##### Raw data #####

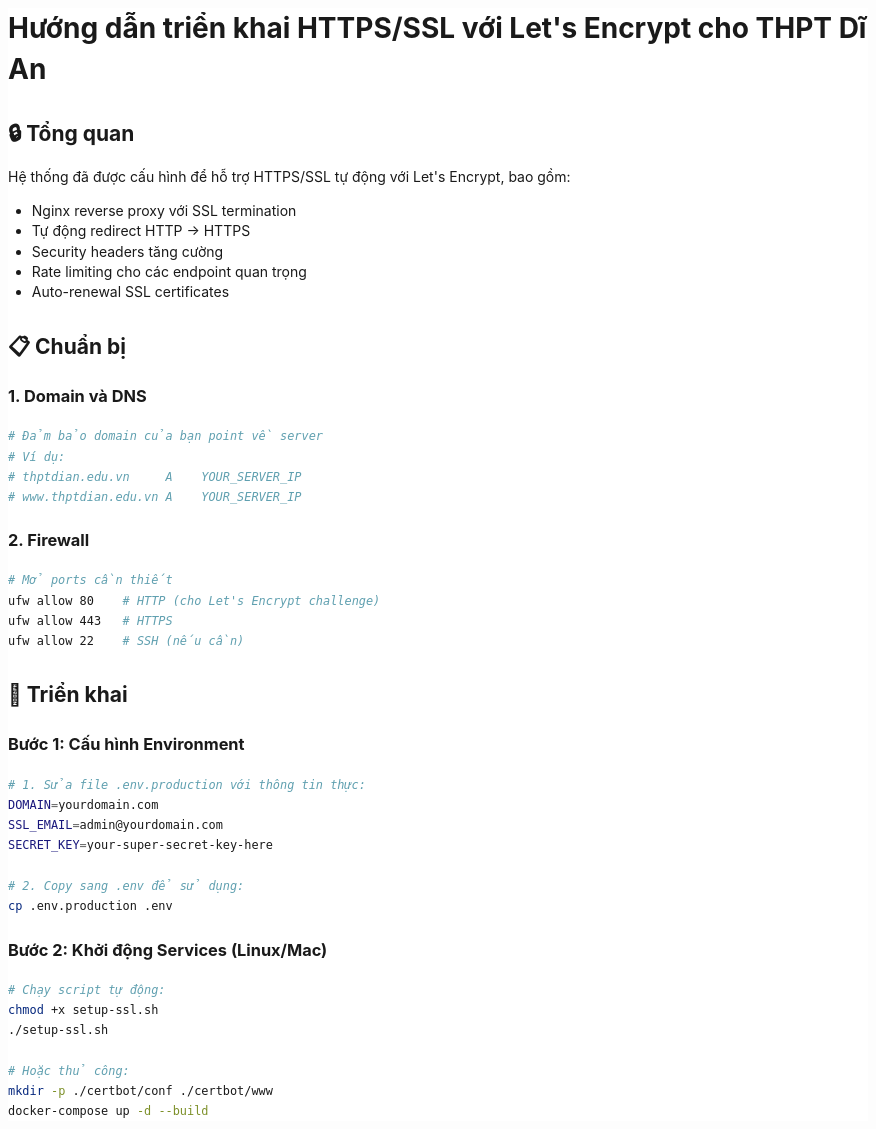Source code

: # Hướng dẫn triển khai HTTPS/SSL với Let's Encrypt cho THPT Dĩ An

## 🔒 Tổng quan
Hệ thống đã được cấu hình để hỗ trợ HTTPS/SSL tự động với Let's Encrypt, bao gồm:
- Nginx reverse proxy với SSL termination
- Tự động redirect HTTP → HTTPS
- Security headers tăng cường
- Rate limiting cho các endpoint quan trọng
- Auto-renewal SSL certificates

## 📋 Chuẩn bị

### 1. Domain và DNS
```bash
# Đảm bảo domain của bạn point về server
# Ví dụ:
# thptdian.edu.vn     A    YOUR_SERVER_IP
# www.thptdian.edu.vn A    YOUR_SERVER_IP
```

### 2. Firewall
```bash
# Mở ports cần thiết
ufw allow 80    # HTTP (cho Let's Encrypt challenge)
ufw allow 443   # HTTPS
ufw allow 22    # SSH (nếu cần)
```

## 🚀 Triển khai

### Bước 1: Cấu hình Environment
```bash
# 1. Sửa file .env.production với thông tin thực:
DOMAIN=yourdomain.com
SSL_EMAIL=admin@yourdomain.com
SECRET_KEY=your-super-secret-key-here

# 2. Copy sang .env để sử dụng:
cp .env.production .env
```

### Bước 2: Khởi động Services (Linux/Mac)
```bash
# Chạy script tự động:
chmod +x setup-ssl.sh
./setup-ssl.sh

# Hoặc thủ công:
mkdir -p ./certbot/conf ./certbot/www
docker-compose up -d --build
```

#####

What is the number of lines in the entries that include the string "production"? Reply with that number alone.

- _Written reply_
2